Make sure you configure your function to use the WildRydesFileProcessorRole IAM role you created in the previous section.

Step-by-step instructions (expand for details)

  1. Click on Services then select Lambda in the Compute section.

  2. Click Create function.

  3. Click on Author from scratch.

  4. Enter WildRydesFileProcessor in the Name field.

  5. Select WildRydesFileProcessorRole from the Existing Role dropdown. Create Lambda function screenshot

  6. Click on Create function.

  7. Click on Triggers then click + Add trigger

  8. Click on the dotted outline and select S3. Select wildrydes-uploads-yourname from Bucket, Object Created (All) from Event type, and tick the Enable trigger checkbox. Create Lambda function screenshot

  9. Click Submit.

  10. Click Configuration.

  11. Select Node.js 6.10 for the Runtime.

  12. Leave the default of index.handler for the Handler field.

  13. Copy and paste the code from index.js into the code entry area.

  14. Extend Environment variables under the entry area

  15. In Environment variables, enter an environment variable with key TABLE_NAME and value UnicornSensorData. Lambda environment variable screenshot

  16. Scroll down to Basic settings and set Timeout to 5 minutes to accommodate large files. Create Lambda function screenshot

  17. Optionally enter a description under Timeout.

  18. Scroll to top and click "Save" (Not "Save and test" since we haven't configured any test event)

Implementation Validation

  1. Using either the AWS Management Console or AWS Command Line Interface, copy the provided data/shadowfax-2016-02-12.json data file to the Amazon S3 bucket created in the first section.
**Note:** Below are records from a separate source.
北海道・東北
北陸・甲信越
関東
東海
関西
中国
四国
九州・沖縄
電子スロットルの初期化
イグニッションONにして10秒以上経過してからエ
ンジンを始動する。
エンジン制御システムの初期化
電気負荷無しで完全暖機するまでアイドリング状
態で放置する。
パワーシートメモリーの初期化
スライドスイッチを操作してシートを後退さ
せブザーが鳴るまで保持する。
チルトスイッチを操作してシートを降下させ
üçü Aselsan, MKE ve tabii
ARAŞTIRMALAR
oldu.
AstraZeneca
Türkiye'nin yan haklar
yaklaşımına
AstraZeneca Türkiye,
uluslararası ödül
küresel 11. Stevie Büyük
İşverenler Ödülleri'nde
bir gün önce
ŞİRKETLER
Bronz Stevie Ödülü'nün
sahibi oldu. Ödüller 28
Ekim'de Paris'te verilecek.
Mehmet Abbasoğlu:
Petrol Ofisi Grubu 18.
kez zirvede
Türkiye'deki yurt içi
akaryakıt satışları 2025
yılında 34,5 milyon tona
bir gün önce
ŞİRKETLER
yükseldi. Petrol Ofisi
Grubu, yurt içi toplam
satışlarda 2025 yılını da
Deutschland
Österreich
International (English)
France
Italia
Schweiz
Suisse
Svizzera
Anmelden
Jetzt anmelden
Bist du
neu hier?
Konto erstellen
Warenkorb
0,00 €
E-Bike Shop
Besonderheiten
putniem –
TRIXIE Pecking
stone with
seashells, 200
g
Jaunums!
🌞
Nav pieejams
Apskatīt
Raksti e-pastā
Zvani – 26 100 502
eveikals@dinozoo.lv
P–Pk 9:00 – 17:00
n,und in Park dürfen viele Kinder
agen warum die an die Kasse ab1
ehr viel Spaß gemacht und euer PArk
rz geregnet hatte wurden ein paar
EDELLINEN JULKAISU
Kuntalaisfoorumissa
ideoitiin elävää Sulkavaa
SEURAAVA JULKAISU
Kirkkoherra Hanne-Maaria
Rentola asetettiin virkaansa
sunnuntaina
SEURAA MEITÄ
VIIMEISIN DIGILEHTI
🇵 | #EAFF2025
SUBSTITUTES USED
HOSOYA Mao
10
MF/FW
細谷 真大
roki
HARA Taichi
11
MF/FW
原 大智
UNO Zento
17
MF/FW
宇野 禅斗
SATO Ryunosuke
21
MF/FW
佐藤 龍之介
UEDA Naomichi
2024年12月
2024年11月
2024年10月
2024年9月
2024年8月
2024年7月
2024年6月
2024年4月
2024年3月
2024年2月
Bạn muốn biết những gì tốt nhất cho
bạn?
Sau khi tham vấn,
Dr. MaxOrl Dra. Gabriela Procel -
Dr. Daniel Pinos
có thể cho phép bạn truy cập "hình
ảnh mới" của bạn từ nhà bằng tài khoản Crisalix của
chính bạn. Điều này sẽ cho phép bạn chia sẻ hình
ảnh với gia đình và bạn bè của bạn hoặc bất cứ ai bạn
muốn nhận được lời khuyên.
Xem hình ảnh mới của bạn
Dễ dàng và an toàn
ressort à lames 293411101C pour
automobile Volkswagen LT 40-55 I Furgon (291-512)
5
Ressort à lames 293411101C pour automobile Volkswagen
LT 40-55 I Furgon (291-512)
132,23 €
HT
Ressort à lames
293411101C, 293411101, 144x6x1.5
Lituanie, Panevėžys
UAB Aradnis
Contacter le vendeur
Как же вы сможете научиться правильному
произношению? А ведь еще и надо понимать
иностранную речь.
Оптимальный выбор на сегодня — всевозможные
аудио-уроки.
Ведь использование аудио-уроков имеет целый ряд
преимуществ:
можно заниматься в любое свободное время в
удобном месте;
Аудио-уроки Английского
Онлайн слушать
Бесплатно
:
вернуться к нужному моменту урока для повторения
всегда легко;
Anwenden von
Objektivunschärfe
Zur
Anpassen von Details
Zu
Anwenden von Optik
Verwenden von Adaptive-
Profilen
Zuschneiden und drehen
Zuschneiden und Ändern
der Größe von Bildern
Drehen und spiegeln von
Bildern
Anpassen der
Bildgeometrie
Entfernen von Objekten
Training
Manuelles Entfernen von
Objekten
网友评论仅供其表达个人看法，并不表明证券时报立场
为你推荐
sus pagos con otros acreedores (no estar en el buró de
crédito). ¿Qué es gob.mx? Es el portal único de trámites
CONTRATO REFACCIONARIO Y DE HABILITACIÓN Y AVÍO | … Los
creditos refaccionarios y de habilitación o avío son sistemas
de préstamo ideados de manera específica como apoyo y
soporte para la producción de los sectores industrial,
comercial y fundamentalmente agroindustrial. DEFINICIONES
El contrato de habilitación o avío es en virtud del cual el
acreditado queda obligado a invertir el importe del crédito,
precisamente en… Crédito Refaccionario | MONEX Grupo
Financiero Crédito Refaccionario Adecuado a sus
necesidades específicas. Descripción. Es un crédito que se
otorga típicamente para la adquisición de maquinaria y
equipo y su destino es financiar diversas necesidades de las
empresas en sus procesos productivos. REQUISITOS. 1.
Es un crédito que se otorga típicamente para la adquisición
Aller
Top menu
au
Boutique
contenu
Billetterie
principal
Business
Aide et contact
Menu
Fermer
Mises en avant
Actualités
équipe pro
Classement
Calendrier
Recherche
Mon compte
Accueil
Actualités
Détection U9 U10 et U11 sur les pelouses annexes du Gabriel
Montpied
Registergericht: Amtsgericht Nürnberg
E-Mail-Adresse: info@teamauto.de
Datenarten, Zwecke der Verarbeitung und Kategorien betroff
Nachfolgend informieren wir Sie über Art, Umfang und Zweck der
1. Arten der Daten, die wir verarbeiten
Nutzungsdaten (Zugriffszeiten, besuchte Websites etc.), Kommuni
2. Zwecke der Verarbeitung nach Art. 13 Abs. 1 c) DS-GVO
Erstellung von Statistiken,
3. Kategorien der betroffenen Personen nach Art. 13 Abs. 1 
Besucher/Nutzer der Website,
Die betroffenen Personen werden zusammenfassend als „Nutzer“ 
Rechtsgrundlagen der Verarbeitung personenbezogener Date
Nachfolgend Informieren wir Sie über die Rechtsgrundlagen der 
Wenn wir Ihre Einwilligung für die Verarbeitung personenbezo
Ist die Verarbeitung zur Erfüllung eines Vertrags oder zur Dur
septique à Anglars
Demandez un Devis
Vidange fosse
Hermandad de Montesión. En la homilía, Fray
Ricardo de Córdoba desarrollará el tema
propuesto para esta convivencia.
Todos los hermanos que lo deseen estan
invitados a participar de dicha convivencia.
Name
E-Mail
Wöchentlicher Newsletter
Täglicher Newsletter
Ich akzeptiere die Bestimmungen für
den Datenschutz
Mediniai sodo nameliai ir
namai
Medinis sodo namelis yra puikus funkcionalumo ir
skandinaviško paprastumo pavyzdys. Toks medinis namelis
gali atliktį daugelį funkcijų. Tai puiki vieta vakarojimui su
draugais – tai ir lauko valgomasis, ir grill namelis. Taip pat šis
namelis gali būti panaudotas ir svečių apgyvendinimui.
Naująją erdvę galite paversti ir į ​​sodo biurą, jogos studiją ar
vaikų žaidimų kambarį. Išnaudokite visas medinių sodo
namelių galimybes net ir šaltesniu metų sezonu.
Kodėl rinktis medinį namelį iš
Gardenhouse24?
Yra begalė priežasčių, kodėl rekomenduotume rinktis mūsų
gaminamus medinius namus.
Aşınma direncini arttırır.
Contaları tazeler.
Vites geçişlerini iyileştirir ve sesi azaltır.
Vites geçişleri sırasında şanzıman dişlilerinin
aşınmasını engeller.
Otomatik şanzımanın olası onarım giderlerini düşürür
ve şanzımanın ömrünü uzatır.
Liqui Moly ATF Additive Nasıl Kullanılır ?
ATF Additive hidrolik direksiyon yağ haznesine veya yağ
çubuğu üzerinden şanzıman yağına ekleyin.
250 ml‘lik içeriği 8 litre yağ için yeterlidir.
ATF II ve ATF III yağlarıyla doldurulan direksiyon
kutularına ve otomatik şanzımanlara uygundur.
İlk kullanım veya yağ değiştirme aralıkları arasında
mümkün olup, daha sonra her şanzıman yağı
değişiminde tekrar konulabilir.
    You can either download this file via your web browser and upload it using the AWS Management Console, or you use the AWS CLI to copy it directly:

    aws s3 cp s3://wildrydes-data-processing/data/shadowfax-2016-02-12.json s3://YOUR_BUCKET_NAME_HERE
  2. Click on Services then select DynamoDB in the Database section.

  3. Click on UnicornSensorData.

  4. Click on the Items tab and verify that the table has been populated with the items from the data file.

    DynamoDB items screenshot

When you see items from the JSON file in the table, you can move onto the next module: Real-time Data Streaming.

Extra Credit

  • Enhance the implementation to gracefully handle lines with malformed JSON. Edit the file to include a malformed line and verify the function is able to process the file. Consider how you would handle unprocessable lines in a production implementation.
  • Inspect the Amazon CloudWatch Logs stream associated with the Lambda function and note the duration the function executes. Change the provisioned write throughput of the DynamoDB table and copy the file to the bucket once again as a new object. Check the logs once more and note the lower duration.